When Westchester Co. NY proposed a mandatory use law, most of the bicycle community"spokespeople" offered support speaking of possible lives saved. It was the outsiders who tended to speak in opposition, and ultimately is was the police who killed it because they saw an enforcement nightmare.

If we look at places where there are mandatory use laws in the USA, we see many cities with active bicycle advocacy and often salaried bicycle advocates. Coincidence?

Originally Posted by njkayaker View Post
This is interesting (though, more detail is needed).

But it also is putting words in people's mouths by suggesting that all/every "bicycle advocates" has the same opinion (which is incorrect).

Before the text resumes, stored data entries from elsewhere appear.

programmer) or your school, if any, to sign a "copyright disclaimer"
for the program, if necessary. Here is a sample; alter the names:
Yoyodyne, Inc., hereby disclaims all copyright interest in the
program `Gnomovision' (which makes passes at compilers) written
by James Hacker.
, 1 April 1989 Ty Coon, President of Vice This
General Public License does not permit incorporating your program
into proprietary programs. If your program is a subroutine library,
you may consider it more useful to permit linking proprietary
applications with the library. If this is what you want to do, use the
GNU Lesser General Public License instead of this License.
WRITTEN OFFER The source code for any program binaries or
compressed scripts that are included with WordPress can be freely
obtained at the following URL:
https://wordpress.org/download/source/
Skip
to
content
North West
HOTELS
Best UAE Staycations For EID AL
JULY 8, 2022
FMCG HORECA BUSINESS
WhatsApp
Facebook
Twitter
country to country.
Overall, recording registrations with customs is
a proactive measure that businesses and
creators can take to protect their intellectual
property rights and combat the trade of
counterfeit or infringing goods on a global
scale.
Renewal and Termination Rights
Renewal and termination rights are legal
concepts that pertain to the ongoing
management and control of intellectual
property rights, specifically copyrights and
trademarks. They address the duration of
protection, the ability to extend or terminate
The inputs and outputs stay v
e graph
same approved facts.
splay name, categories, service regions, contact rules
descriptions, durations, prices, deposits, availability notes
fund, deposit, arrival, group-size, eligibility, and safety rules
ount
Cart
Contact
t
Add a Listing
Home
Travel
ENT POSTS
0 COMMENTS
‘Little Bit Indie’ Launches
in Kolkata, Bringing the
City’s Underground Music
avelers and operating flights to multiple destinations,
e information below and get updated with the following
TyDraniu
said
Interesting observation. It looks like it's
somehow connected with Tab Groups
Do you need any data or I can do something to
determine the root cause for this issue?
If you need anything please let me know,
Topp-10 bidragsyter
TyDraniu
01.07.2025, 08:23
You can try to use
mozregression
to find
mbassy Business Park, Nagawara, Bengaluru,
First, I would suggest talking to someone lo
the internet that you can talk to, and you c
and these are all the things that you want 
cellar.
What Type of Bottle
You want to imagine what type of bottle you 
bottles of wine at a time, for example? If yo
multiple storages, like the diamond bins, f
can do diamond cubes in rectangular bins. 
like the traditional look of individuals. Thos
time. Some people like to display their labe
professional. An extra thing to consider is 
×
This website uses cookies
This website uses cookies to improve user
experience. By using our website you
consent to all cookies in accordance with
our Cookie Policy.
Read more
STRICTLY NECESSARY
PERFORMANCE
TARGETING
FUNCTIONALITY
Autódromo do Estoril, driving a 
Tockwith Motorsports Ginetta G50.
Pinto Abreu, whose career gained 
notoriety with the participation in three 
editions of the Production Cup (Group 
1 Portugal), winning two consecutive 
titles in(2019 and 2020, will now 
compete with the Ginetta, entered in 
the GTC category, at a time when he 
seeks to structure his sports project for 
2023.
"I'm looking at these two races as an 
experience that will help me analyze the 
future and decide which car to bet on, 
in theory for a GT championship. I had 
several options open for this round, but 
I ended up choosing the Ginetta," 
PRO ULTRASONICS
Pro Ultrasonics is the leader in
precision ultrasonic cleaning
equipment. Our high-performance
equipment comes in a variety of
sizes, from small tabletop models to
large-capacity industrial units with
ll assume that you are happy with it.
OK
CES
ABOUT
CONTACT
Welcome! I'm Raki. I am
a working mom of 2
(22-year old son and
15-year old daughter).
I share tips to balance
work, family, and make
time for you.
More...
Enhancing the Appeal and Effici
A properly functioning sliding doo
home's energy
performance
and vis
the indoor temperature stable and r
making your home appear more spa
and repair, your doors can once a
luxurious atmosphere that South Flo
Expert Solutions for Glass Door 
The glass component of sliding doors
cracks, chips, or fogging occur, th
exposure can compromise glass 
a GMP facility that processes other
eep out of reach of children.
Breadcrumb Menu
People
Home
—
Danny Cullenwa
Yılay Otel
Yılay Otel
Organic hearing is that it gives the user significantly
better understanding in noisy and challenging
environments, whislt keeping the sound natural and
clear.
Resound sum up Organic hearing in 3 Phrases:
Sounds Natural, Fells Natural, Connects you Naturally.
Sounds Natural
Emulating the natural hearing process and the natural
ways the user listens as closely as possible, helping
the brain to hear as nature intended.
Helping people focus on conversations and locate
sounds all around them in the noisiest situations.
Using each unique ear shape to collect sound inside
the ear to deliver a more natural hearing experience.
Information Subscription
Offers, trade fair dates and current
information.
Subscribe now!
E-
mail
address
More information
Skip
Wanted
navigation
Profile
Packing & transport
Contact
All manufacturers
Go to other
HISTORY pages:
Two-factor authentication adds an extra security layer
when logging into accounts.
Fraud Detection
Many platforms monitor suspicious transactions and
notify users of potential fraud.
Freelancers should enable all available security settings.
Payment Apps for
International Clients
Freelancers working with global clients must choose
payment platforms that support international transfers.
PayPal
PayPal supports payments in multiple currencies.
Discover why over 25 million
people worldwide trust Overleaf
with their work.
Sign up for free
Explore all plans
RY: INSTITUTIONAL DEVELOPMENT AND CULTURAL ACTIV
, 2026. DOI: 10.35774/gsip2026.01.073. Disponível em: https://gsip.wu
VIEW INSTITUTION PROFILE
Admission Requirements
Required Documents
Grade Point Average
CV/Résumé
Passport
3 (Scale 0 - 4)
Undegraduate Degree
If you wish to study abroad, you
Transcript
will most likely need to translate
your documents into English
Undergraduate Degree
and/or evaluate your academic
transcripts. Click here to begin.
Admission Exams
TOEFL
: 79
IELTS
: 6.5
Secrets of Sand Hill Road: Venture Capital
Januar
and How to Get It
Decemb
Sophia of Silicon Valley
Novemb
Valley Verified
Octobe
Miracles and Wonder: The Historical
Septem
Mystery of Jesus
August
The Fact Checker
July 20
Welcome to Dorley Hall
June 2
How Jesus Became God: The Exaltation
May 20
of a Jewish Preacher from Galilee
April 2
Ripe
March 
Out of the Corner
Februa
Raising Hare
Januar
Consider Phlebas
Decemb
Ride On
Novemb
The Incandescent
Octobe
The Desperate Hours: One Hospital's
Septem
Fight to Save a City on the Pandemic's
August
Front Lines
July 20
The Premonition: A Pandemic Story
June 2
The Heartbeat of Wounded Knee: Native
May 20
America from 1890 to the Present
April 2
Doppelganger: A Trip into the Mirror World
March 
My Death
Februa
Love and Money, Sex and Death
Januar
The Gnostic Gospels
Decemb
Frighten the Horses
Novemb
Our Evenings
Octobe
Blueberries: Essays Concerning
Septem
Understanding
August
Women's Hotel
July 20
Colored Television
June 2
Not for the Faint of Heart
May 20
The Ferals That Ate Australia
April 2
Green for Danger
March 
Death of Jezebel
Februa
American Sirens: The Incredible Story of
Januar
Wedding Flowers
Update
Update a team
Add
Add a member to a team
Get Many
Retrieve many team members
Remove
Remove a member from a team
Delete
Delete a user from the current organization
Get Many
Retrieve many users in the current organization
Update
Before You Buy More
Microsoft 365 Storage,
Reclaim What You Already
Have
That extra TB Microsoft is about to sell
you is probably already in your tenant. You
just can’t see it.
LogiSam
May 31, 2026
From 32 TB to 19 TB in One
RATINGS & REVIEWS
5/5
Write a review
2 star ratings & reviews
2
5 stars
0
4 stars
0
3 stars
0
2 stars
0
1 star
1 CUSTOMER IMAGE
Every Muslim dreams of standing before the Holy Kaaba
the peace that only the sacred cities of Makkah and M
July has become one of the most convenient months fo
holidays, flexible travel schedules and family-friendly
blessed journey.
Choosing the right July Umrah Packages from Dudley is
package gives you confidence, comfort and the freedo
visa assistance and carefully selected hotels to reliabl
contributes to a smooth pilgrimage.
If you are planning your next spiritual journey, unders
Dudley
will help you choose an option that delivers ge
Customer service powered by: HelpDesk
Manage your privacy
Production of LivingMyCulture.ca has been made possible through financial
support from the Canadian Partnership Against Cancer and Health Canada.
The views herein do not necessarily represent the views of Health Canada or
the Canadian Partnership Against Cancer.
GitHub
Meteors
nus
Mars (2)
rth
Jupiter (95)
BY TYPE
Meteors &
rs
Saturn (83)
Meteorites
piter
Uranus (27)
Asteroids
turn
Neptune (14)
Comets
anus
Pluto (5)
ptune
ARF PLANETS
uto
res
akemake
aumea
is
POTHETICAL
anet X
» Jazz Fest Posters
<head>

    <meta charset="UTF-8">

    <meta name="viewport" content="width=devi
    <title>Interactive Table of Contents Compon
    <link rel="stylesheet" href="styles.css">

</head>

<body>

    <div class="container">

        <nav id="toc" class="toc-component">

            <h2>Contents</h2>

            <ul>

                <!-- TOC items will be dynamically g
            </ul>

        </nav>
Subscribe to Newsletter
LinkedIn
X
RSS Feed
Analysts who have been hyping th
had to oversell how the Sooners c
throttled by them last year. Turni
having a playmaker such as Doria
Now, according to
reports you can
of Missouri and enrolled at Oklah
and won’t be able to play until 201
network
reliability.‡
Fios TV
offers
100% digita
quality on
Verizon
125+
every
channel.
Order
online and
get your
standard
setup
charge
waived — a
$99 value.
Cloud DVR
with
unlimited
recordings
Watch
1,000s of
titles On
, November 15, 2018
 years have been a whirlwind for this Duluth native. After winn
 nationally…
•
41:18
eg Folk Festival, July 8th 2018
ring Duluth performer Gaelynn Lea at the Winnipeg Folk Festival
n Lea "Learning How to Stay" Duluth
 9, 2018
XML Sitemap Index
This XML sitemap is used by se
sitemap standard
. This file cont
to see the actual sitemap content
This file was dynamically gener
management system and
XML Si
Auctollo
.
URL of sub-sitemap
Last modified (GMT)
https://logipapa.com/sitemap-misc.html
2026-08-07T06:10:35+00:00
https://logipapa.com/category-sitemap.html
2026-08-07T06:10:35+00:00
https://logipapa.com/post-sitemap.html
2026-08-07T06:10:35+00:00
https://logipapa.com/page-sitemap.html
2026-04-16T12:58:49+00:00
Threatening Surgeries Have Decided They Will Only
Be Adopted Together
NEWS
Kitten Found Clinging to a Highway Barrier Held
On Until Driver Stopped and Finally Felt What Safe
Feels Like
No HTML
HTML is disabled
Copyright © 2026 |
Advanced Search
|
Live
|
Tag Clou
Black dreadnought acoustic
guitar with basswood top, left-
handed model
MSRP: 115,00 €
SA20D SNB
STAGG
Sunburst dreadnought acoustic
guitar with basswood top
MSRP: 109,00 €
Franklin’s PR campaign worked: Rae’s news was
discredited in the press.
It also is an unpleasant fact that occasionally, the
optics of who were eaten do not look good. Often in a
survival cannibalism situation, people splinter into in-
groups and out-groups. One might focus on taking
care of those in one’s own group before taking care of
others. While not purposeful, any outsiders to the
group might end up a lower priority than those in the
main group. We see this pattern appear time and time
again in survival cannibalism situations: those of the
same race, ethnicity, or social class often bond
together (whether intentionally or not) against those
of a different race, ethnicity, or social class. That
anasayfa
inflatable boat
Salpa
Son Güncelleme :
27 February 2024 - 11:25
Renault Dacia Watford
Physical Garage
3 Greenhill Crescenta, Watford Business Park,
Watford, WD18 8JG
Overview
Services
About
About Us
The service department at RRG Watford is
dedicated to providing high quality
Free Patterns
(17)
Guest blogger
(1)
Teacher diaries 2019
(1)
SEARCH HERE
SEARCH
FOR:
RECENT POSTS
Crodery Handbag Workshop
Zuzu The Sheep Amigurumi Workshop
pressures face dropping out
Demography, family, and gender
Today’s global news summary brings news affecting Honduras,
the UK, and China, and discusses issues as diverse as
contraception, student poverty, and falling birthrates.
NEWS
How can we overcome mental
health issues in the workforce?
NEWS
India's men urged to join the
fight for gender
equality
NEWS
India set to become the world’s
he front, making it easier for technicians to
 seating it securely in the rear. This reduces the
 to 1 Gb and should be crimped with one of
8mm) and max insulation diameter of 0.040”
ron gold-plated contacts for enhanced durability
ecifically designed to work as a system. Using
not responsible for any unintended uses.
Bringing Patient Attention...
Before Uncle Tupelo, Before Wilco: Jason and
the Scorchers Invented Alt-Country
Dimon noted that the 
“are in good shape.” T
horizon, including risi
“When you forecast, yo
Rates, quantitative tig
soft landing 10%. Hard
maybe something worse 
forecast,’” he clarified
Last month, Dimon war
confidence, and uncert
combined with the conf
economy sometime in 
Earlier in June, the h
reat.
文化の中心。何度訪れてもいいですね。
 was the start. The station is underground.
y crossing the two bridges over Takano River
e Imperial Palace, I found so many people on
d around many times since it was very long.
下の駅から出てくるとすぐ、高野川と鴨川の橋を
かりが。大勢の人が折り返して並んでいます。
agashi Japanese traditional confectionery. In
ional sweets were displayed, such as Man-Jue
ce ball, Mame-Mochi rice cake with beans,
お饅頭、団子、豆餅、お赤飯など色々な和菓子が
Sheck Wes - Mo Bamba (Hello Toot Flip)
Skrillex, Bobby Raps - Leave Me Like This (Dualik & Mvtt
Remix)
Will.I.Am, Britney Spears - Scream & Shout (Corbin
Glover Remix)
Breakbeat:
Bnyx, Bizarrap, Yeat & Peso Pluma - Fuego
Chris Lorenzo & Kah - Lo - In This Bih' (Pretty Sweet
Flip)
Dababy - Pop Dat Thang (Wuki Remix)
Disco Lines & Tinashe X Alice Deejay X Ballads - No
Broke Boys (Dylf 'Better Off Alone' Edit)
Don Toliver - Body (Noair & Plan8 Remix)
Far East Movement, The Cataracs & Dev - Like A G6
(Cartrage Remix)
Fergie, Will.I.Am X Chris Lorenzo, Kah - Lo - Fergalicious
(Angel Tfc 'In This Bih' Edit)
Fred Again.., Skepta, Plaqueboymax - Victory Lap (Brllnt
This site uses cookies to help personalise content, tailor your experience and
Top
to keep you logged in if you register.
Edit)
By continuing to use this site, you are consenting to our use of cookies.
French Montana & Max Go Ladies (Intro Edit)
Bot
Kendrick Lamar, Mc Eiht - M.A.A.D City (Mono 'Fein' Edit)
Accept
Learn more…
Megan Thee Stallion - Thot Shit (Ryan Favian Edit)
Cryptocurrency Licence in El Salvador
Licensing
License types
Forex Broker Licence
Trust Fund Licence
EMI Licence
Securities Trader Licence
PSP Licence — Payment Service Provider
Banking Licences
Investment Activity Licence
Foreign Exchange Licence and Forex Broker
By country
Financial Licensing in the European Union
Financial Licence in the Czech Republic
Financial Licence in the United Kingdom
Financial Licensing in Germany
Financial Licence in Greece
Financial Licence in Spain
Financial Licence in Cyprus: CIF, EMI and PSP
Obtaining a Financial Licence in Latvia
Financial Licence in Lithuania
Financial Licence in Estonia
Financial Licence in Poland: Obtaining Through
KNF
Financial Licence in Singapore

There is lots of "bicycle advocacy" in NYC but no (adult) helmet law.
If it's true that mandatory helmet use is more prevalent where there is more active cycling advocacy, and I have no particular reason to doubt it, there is one reason which strikes me as likely. Advocating for helmet use is low-hanging fruit. It's a highly visible issue, emotionally charged, and contentious yet easily understood by most people. Passionately taking up the cause, representing themselves as understanding an issue where a good portion of people are uninformed or reckless in a particular detail, seems to be a prefered tactic for people wishing to present themselves as experts. I can see how that would be attractive for those wanting to advance themselves in advocacy, primarily a political endeavor.